Opera Australia 2022 Review: La Traviata

Stacey Alleaume Makes Her Mark as Top-Notch Violetta

By Gordon Williams
Photo credit: Jeff Busby

It has occasionally been observed that audiences for musical theater in recent times often applaud the sets and costumes. The audience for this revival by Constantine Costi of the late Elijah Moshinsky’s 1994 production of “La Traviata,” part of Opera Australia’s winter 2022 season at Sydney Opera House, would have been justified to applaud the designs. But they also had reasons to applaud the company’s delivery of Verdi’s masterpiece of a score.

This was a solid, realistic “Traviata,” albeit updated to the Art Nouveau period from Verdi’s contemporary (for him) setting of the mid-1800s. Michael Yeargan’s sets, Peter J. Hall’s costumes, and Nigel Levings’ lighting augmented the almost unshirking realism aimed for by Verdi and his librettist Francesco Maria Piave in their setting of Dumas fils’ play about the dying courtesan, Violetta, who attempts one more ill-fated search for true love against the disapproval of a sector of her society.

Verdi’s “La Traviata” is an intense interior drama of the sort that became a feature of later 19th century drama. Concessions to grand opera dimensions, however, include moments for chorus, and the chorus in this performance was excellently prepared as usual by Paul Fitzsimon. Those Act two scene two entertainments at Flora’s house are not germane to the plot, but the male chorus’s story of Piquillo the matador (it’s a diversion) was so well done, the narrative so clear, it was one of the moments that unexpectedly garnered applause.

Standouts

The opera revolves around the three principals – Violetta the courtesan who risks another attempt at love before dying, her love-lorn suitor Alfredo, and his socially-conscious father who brings the soprano and tenor’s romance to an end. But the play is also peopled by Violetta’s friends and offsiders and among the supporting roles, standouts included Danita Weatherstone as Annina, Violetta’s loyal maid. In Act Two her impatience with Alfredo’s cluelessness about the sacrifices Violetta is making to sustain their romantic idyll in the country was palpable.
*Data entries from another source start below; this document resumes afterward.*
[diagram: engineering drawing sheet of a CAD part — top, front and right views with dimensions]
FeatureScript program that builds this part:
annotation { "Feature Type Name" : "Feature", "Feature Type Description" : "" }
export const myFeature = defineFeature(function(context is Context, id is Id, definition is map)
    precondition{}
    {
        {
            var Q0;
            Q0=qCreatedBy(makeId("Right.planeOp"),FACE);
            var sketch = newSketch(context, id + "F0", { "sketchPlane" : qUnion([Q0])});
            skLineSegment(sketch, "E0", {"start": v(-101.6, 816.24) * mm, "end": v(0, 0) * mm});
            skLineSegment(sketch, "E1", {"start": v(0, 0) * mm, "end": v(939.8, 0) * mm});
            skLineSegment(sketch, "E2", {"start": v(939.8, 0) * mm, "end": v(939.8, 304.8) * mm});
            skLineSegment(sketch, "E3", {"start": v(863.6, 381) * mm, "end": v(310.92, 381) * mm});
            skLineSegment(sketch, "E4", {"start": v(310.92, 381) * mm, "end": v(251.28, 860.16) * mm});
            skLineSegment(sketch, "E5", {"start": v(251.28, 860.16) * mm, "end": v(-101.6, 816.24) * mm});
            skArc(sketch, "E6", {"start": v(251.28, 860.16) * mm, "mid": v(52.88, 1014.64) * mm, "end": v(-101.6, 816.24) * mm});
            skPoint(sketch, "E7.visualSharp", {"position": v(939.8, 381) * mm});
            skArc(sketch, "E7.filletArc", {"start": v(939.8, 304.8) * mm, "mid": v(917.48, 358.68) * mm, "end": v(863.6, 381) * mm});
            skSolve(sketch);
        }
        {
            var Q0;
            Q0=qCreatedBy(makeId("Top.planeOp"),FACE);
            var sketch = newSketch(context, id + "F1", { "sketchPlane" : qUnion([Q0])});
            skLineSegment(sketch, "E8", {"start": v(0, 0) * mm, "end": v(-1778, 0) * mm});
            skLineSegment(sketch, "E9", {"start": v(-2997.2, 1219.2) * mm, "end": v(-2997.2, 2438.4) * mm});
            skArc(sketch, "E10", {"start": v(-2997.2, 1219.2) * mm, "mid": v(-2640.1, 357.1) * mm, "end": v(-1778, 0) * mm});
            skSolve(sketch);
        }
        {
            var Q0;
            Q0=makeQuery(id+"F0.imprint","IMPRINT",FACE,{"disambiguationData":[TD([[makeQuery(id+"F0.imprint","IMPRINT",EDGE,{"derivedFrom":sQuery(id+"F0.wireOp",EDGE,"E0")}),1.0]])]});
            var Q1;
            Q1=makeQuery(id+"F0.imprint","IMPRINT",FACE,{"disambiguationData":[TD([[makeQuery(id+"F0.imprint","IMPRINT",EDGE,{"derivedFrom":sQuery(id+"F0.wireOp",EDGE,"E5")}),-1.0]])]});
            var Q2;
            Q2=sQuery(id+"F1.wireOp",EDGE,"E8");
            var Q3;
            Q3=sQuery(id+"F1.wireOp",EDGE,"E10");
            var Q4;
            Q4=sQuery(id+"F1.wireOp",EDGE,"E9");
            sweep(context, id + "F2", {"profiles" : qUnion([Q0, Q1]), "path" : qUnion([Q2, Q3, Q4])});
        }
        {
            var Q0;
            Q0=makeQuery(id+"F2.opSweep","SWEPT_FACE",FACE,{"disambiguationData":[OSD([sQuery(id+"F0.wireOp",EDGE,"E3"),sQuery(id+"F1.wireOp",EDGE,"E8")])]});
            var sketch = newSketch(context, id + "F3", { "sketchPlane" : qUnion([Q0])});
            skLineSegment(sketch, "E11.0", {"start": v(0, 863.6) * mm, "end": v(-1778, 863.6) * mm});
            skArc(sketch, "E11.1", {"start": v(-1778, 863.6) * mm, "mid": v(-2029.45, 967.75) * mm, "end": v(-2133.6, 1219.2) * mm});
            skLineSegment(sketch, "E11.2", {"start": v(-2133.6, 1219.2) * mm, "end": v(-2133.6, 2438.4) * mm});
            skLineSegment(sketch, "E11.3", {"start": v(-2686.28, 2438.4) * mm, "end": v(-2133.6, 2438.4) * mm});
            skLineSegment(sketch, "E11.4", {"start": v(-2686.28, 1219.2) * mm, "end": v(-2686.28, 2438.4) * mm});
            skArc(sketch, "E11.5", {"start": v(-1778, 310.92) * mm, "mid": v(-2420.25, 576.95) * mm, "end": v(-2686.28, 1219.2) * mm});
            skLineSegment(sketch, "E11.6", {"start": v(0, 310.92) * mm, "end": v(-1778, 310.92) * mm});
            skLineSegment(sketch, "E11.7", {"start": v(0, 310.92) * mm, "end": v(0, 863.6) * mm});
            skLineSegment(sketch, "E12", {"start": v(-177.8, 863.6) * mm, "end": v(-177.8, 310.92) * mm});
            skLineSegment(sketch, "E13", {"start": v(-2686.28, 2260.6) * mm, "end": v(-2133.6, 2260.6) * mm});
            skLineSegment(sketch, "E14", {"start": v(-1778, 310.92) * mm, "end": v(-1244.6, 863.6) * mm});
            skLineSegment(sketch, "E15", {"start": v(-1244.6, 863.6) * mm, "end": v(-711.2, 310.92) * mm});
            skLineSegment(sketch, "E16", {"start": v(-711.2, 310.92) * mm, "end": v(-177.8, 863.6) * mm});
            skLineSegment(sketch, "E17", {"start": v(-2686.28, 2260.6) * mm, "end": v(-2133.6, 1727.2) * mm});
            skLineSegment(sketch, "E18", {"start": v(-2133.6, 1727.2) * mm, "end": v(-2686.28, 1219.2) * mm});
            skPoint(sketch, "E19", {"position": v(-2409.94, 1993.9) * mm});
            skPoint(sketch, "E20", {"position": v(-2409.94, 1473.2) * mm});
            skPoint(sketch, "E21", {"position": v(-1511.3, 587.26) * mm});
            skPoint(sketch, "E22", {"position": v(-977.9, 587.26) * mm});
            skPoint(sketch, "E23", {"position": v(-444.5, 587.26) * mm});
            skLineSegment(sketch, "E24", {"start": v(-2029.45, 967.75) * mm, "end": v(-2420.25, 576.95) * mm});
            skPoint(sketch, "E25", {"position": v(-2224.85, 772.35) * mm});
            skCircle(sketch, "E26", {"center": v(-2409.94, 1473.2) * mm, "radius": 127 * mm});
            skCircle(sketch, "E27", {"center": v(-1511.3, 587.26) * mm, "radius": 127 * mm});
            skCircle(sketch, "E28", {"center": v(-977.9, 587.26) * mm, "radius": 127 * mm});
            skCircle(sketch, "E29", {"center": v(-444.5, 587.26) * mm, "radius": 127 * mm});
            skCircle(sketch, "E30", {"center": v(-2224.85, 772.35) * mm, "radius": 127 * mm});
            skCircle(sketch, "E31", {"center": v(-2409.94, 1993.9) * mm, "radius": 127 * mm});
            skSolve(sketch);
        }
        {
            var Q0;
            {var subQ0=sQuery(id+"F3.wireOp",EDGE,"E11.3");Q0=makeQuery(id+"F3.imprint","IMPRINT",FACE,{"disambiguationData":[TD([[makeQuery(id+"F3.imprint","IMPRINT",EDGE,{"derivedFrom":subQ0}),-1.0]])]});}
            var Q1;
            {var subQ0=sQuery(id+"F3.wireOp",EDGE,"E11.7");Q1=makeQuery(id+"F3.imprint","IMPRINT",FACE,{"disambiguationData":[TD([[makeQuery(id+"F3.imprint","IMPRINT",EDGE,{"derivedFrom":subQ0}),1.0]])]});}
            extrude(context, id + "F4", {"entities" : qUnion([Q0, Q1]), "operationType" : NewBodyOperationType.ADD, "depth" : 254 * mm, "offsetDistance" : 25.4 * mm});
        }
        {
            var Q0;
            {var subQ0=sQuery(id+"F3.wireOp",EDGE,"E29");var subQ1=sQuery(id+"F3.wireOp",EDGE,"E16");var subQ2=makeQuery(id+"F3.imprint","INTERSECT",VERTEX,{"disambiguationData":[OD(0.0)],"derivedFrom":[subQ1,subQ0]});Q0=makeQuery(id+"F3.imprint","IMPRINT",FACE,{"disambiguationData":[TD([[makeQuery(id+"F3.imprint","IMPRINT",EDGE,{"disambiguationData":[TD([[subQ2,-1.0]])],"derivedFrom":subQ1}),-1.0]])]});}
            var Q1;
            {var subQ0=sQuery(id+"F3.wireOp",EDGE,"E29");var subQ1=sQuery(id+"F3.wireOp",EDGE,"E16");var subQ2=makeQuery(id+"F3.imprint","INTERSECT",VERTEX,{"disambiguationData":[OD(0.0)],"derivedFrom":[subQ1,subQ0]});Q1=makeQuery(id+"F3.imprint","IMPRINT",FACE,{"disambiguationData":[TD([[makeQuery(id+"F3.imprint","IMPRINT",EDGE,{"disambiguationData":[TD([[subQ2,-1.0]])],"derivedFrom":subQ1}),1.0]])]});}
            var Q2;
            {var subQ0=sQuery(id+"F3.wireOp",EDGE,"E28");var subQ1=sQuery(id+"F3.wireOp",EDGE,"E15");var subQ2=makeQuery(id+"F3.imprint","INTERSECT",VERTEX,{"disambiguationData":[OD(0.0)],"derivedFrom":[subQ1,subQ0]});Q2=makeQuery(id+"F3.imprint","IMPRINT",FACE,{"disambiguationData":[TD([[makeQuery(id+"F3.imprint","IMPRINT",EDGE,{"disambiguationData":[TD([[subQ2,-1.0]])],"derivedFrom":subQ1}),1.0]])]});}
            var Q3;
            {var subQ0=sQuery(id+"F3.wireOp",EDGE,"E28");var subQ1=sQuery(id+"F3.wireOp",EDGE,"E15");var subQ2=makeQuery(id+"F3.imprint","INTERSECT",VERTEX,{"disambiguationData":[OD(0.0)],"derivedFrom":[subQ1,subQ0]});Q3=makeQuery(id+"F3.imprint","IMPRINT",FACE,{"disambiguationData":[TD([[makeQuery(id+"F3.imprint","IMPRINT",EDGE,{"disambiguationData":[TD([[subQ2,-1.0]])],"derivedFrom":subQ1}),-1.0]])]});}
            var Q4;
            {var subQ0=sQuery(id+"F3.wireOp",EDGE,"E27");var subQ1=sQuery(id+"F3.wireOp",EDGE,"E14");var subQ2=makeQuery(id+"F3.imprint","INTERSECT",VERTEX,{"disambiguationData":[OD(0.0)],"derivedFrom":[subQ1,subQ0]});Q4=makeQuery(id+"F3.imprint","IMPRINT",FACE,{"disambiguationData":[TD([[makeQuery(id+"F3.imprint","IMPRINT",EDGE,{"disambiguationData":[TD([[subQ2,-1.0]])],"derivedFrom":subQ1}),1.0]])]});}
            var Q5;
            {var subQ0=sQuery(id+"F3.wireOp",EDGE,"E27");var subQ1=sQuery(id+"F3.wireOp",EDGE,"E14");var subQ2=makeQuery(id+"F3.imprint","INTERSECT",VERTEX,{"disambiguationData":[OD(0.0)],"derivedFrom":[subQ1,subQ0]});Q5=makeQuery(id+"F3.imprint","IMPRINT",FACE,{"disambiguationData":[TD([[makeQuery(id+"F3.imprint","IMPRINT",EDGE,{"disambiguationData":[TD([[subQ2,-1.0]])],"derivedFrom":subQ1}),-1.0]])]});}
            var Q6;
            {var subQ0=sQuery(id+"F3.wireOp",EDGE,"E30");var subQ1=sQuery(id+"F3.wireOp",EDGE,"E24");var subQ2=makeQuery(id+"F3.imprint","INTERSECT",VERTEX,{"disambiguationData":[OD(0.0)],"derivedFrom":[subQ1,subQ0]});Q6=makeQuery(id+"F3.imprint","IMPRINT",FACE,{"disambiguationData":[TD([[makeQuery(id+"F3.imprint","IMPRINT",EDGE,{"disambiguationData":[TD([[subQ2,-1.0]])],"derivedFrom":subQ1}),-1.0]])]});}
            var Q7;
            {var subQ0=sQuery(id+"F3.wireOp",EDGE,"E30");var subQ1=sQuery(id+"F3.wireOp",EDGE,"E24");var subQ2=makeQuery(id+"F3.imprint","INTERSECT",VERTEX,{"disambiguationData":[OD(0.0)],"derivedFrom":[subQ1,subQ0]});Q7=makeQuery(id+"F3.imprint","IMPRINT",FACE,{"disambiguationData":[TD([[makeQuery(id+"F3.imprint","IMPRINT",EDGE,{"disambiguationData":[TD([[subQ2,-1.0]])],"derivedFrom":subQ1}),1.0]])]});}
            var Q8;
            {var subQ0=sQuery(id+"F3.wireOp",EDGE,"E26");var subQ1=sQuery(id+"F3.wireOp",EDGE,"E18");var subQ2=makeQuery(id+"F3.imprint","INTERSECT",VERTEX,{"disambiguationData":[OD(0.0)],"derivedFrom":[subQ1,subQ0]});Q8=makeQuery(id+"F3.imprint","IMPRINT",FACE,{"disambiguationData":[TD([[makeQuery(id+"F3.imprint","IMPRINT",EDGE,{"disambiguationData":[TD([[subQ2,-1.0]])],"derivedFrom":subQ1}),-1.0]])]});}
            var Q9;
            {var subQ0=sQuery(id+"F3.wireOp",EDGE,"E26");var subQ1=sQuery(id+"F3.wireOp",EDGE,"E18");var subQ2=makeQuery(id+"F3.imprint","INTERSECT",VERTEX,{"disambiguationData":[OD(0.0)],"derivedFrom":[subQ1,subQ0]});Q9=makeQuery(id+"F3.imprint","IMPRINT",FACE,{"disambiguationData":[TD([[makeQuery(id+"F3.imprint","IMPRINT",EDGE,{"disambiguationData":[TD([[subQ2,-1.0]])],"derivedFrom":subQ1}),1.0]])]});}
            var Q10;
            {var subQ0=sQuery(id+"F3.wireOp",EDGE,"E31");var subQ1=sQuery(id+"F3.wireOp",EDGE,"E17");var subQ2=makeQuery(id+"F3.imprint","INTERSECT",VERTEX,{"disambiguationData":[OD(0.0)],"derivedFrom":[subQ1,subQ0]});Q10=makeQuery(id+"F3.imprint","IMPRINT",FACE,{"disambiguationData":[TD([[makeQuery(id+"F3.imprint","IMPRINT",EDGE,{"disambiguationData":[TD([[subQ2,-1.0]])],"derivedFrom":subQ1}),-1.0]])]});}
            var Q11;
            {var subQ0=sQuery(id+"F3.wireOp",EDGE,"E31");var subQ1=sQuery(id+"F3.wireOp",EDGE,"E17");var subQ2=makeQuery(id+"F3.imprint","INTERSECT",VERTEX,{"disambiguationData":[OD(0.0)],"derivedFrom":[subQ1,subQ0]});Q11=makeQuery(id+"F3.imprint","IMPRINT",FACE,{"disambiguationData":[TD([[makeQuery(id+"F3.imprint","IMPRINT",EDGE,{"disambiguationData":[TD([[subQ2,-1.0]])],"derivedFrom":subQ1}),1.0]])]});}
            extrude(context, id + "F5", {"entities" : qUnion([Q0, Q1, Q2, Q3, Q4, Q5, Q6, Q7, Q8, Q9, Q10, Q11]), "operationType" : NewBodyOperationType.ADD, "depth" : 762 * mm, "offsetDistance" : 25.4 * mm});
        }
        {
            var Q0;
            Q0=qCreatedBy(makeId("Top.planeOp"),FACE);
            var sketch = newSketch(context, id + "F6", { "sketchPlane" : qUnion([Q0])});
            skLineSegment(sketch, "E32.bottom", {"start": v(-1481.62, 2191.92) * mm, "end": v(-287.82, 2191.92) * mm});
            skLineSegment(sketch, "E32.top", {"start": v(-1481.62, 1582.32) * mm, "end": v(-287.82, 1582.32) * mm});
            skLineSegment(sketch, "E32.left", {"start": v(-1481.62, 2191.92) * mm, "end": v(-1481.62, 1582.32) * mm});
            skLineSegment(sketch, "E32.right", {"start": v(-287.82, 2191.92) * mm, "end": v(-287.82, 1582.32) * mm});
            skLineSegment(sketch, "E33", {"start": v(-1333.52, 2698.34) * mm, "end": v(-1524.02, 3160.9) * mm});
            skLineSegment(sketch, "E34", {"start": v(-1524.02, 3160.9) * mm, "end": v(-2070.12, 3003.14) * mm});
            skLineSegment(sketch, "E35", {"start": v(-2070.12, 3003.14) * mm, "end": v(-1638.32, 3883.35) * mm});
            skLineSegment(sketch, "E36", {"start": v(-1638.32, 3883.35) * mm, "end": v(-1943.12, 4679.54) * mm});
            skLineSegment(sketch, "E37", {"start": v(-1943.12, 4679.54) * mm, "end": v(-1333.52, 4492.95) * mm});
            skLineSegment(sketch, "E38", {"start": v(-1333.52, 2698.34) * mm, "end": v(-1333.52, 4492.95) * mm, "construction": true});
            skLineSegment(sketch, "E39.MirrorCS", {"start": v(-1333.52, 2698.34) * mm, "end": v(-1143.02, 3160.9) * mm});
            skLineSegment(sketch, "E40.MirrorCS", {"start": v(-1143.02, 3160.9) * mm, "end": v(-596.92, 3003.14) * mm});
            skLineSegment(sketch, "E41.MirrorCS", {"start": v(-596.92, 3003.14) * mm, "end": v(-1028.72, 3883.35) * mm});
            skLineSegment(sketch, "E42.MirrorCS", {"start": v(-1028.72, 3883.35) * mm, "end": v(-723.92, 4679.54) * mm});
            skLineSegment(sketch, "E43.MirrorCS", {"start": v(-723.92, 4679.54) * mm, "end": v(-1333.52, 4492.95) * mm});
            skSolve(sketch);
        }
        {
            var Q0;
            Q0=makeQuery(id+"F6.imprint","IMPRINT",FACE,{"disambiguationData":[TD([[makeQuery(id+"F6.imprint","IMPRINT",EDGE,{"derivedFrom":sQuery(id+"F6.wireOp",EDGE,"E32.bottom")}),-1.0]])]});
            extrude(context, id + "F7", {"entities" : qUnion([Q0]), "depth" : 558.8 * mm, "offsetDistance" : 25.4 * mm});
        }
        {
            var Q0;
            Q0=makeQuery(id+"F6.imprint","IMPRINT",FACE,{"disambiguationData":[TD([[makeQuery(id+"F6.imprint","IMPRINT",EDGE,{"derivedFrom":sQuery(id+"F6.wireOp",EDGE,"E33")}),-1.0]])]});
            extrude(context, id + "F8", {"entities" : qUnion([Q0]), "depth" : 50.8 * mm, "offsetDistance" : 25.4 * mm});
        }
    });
That impatience was made perhaps more biting because we had just been swept up in the joyful ebullience of Armenian tenor Liparit Avetisyan’s “De’ miei bollenti spiriti.” Only the slight lurching of his emphases betrayed the possibility that Alfredo’s optimism may be a tad forced. This was an effective portrayal of a very young, naive man, taken in by the “misterioso” (to quote his Act one aria, “Un dì felice…”) of the love Violetta inspires.

Italian baritone Mario Cassi as Germont, Alfredo’s romance-stifling father, has one of the greatest challenges in psychological portraiture in the repertoire when, in Act two, he must engage in a protracted attempt to persuade Violetta to give up Alfredo in the name, really, of bourgeois respectability. Cassi’s actions (gradually divesting himself of cane, hat, gloves, coat etc…) provided a visual plotting of the character’s gradual thawing out as he is moved by Viloetta’s quiet dignity, but Cassi vocally carried us over the sometimes abrupt psychological beats from the harsh peremptoriness with which he announced his arrival at Violetta and Alfredo’s country escape, to the great plaintive force behind his sympathetic “piangis” as Germont realizes the emotional price he has asked of Violetta. And yet, let’s not forget the set, and the poignant sight of the odd leaf (still one or two of them) falling on this Autumnal scene.

Stealing the Show

As Violetta, Australian-Mauritian soprano Stacey Alleaume stole the show.

This was a marvelously detailed portrait of the consumptive courtesan close to death. The slight stagger at the end of Act one scene one was an obvious sign that all is not well but her delivery of, say, a single word like “gioir” (to rejoice) conveyed a nice tremor of hysteria and desperation in the recitative bridging her musing on loneliness (“È strano!…”) to the joyous re-assertion of her freedom as an unattached woman (“Sempre libera…”). There was a ghostliness to the sound of her concession to Germont’s middle class concerns in their great duet in Act two, and great bitterness in “È tardi…” when she thought Alfredo would not make it back from his “exile” in time to be with her at death. But there was marvelous sense of gesture complementing her vocal characterizations as well, and overall a great arc in her interpretation. It has to said that it was easier to hear and see the subtleties of this interpretation here in the Opera House than in the production of “Traviata” on the Harbor, back in 2021, but I’m reminded that Alleaume also made a success of Violetta in that quite different setting.

Conductor Renato Palumbo revealed a marked appreciation for the atmosphere of doom that lies over this drama. The short breathlessness of the way melody would die away in the prelude seemed to become even more pronounced in this material’s repeat at the beginning of Act three and in the final moments of the tragedy. It was almost as if the production itself had its own musical motif – notes losing energy, halting attempts to regain strength.

And I suppose that was writ large in the contrasted actions of the last bars: “What happiness,” sings Violetta triumphantly. But she collapses.